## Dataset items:

= Beginning of Section =

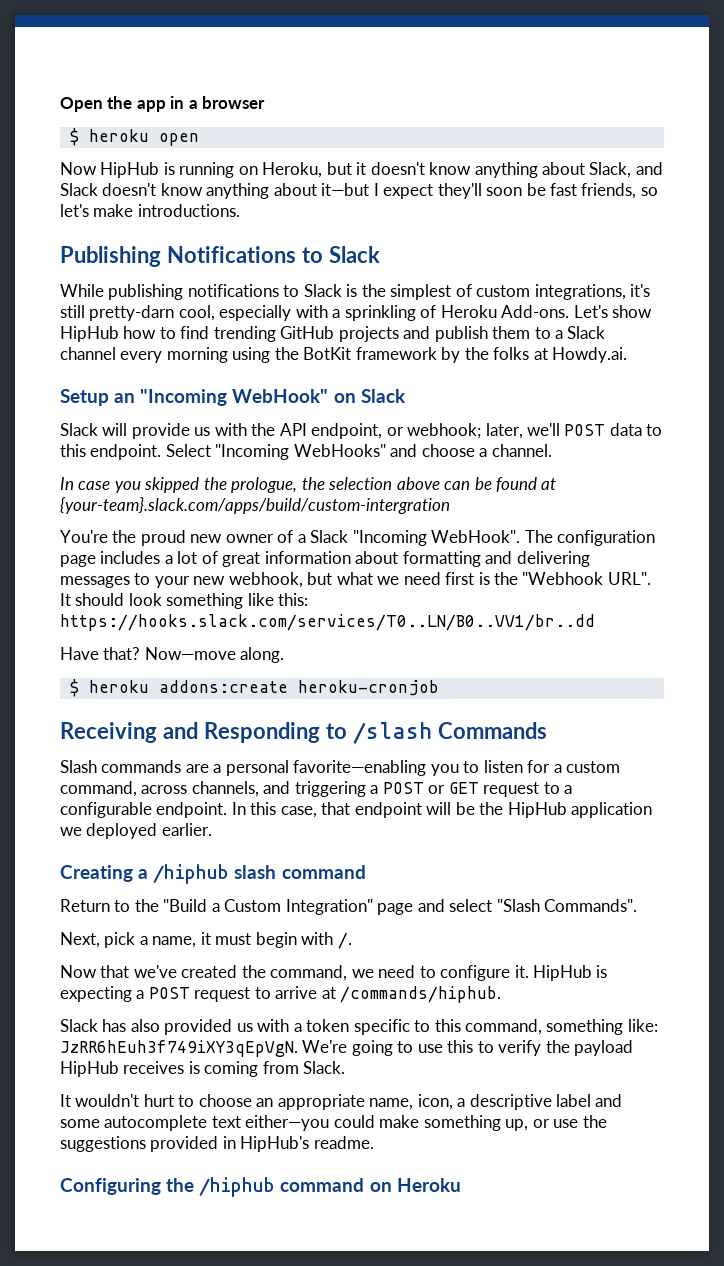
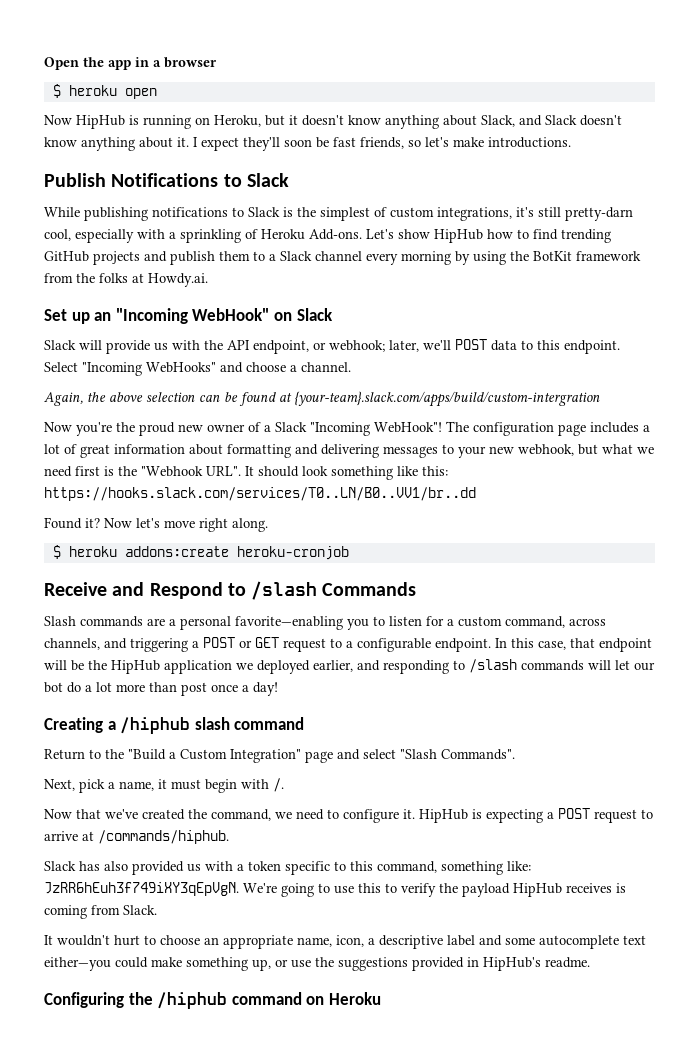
[321,183,370,196] it—but -> [177,137,189,147] it.
[60,246,161,267] Publishing -> [44,173,106,187] Publish
(228, 355) none -> [455,251,470,265] by
[441,347,461,363] by -> [44,273,73,283] from
[60,389,109,406] Setup -> [44,309,90,324] Set up
[60,477,440,493] In case you skipped the prologue, the selection above -> [44,392,195,406] Again, the above selection
[60,530,108,543] You're -> [44,422,112,436] Now you're
[431,530,521,543] WebHook". -> [374,422,442,433] WebHook"!
[60,647,236,660] Have that? Now—move -> [44,517,228,532] Found it? Now let's move right
[60,722,320,743] Receiving and Responding -> [44,582,223,599] Receive and Respond
[161,823,212,836] earlier. -> [313,659,655,674] [44,682,278,696] earlier, and responding to /slash commands will let our bot do a lot more than post once a day!

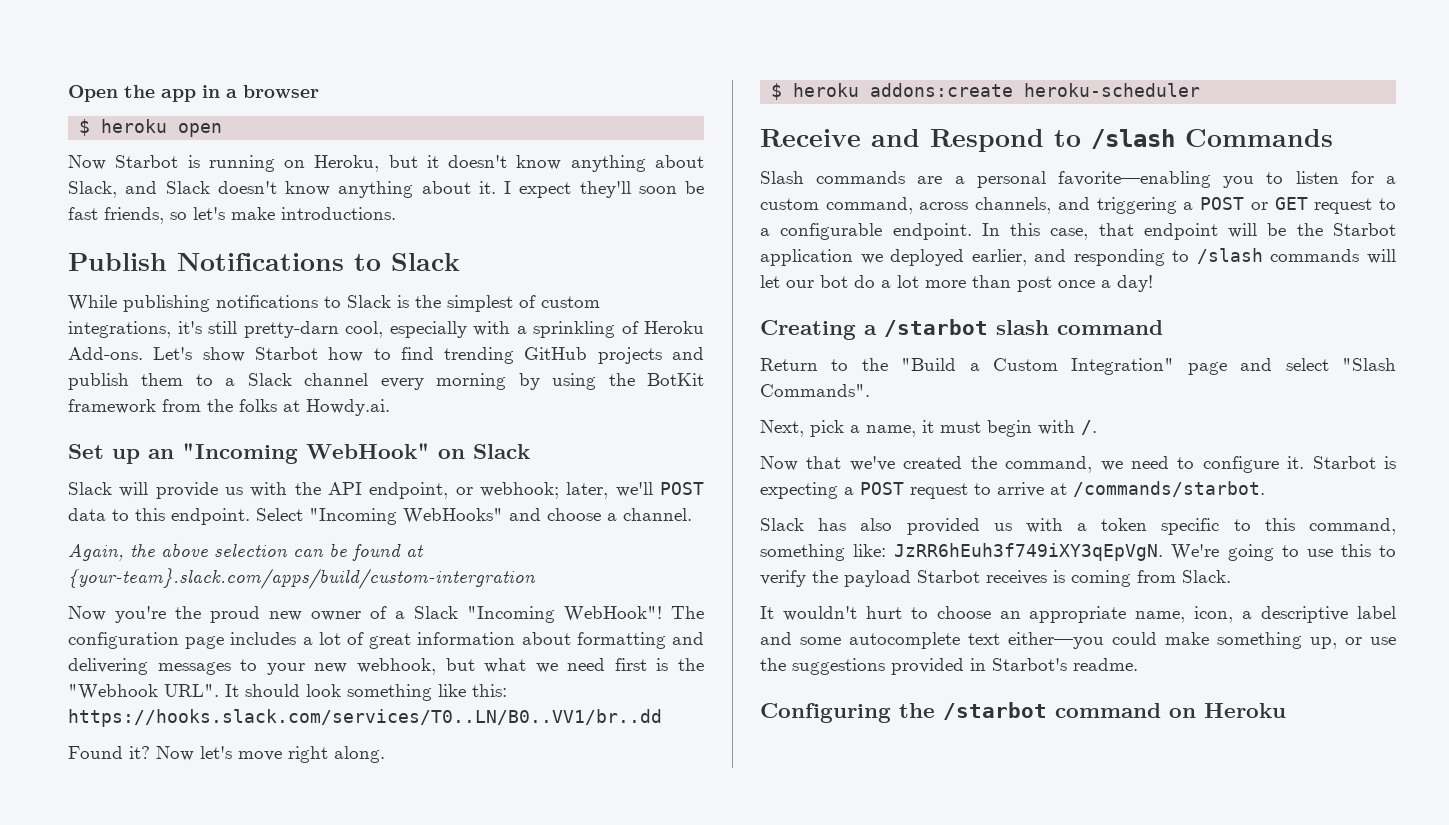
[76,115,125,129] HipHub -> [115,155,179,168] Starbot
[434,229,483,243] HipHub -> [254,347,318,360] Starbot
[236,546,349,560] heroku-cronjob -> [1024,83,1201,97] heroku-scheduler
[111,660,160,674] HipHub -> [1333,223,1396,236] Starbot
[120,717,191,734] /hiphub -> [884,319,988,337] /starbot
[419,809,468,823] HipHub -> [1312,456,1376,469] Starbot
[98,830,229,844] /commands/hiphub. -> [1073,481,1265,497] /commands/starbot.
[513,883,562,897] HipHub -> [917,570,980,583] Starbot
[483,957,541,971] HipHub's -> [992,658,1067,671] Starbot's
[157,992,228,1009] /hiphub -> [943,702,1047,720] /starbot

= End of Section =

Your task is to restate word for word the lines from the top of the data to the line containing "[60,477,440,493] In case", both ends included, with every picture left out.

## ANSWER FOR THIS EXERCISE:
[321,183,370,196] it—but -> [177,137,189,147] it.
[60,246,161,267] Publishing -> [44,173,106,187] Publish
(228, 355) none -> [455,251,470,265] by
[441,347,461,363] by -> [44,273,73,283] from
[60,389,109,406] Setup -> [44,309,90,324] Set up
[60,477,440,493] In case you skipped the prologue, the selection above -> [44,392,195,406] Again, the above selection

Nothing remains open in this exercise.